Both the film's own writeup (an excerpt is below at the end of this post) and a recent review in the online edition of Variety suggest that this film aims to portray both the challenging and positive aspects of family life and experiences with a son or daughter on the autism spectrum.
From Variety's review, complete with Hollywood shorthand jargon, (read the whole article here):
"Regan primarily focuses on five children and their parents, and not the least of the pic's accomplishments is that all five kids' one-of-a-kind quirks and temperaments are fully experienced without excessive reference to medical terminology or anything extrinsic. By the time it's revealed that one of the fathers is [singer-songwriter] Stephen Stills, the information seems entirely secondary to his son's unique personality and encyclopedic knowledge of dinosaurs. With nary a throbbing violin (though one boy plays the cello), pic manifests each child's value, minimizing neither their undoubted potential nor their very real problems."

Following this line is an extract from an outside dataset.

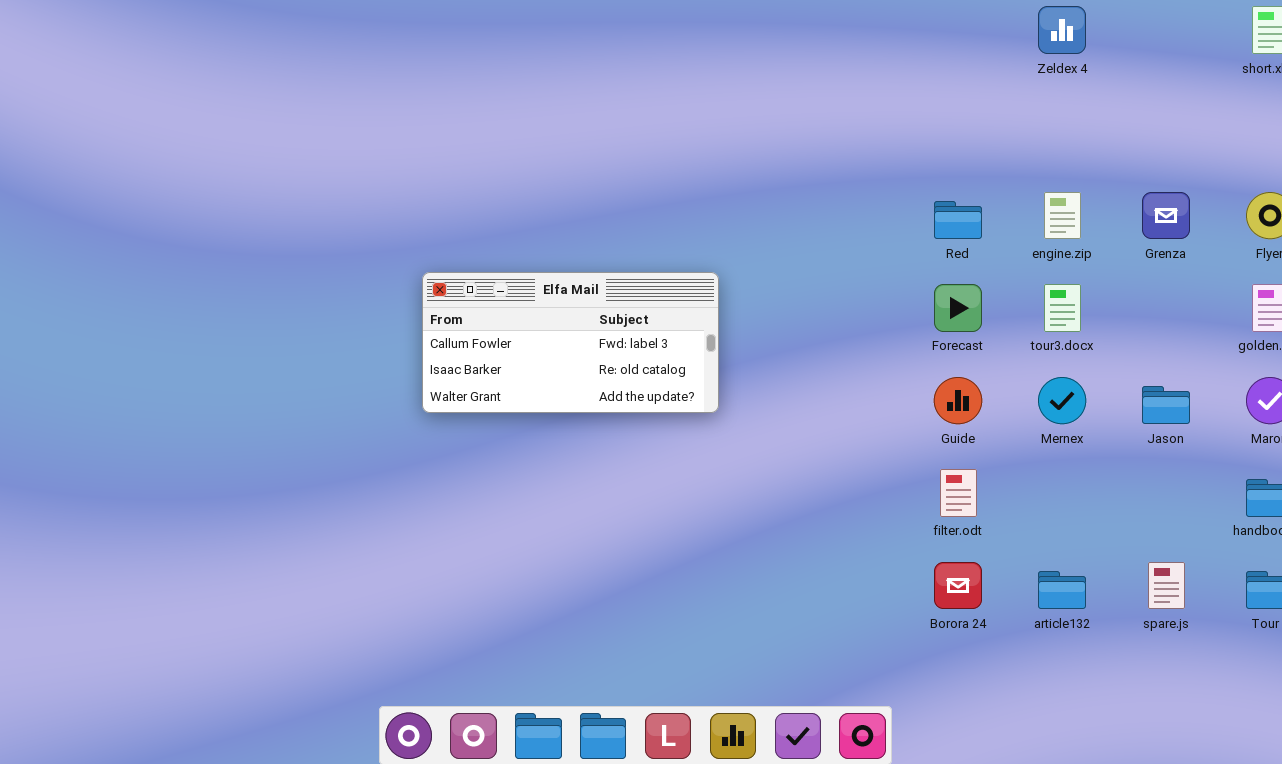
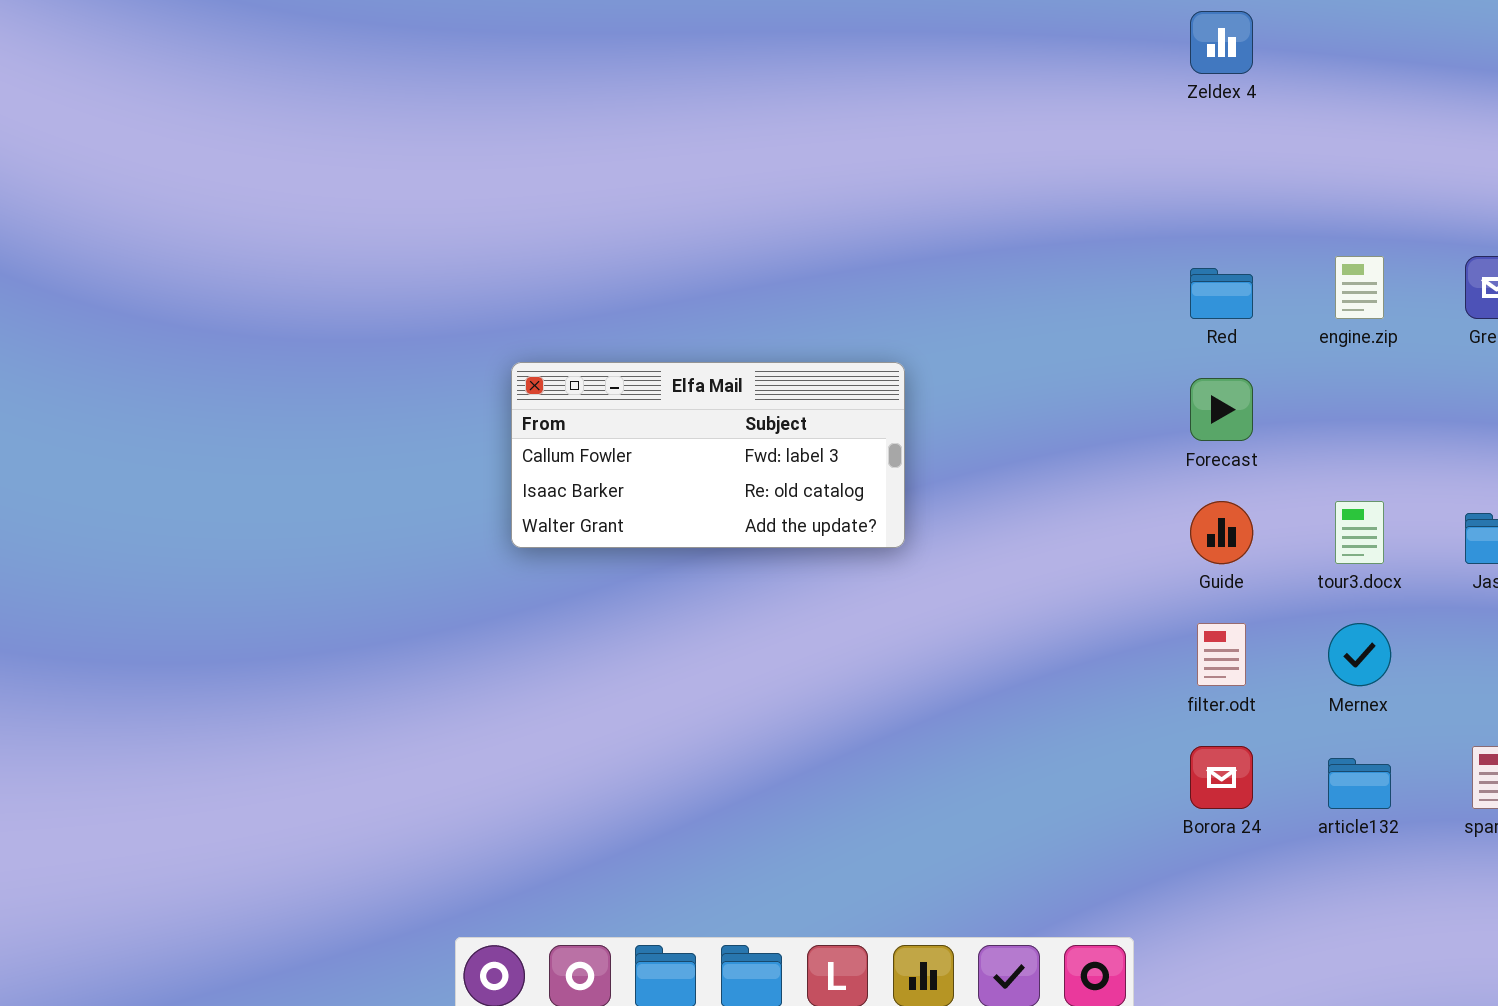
Zeldex 4: [1038,6,1086,54] -> [1190,11,1253,74], moved
tour3.docx: [1044,284,1081,332] -> [1335,501,1384,564], moved
Mernex: [1038,377,1086,424] -> [1328,623,1391,686], moved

This marketing writeup below, written for a general public audience which may know little or nothing about autism spectrum disorders, comes from the film's website:
Ten years ago, autism was a relatively rare disorder, diagnosed in one in 10,000 children in the United States. A decade later, one in 150 children is diagnosed with some form of the disease. ... Autism: The Musical counters today's bleak statistics with one woman's optimistic pledge to lead a group of autistic children in defying diagnosed expectations, by writing, rehearsing and performing their own full-length musical. Following five Los Angeles children over the course of a year, director Tricia Regan captures the struggles and triumphs of their family lives and observes how this musical production gives these performers a comfort zone-often for the first time-in which they can explore their creative sides.
I've put in a request to the filmmaker to see where else the movie is scheduled to play and will report back when I hear.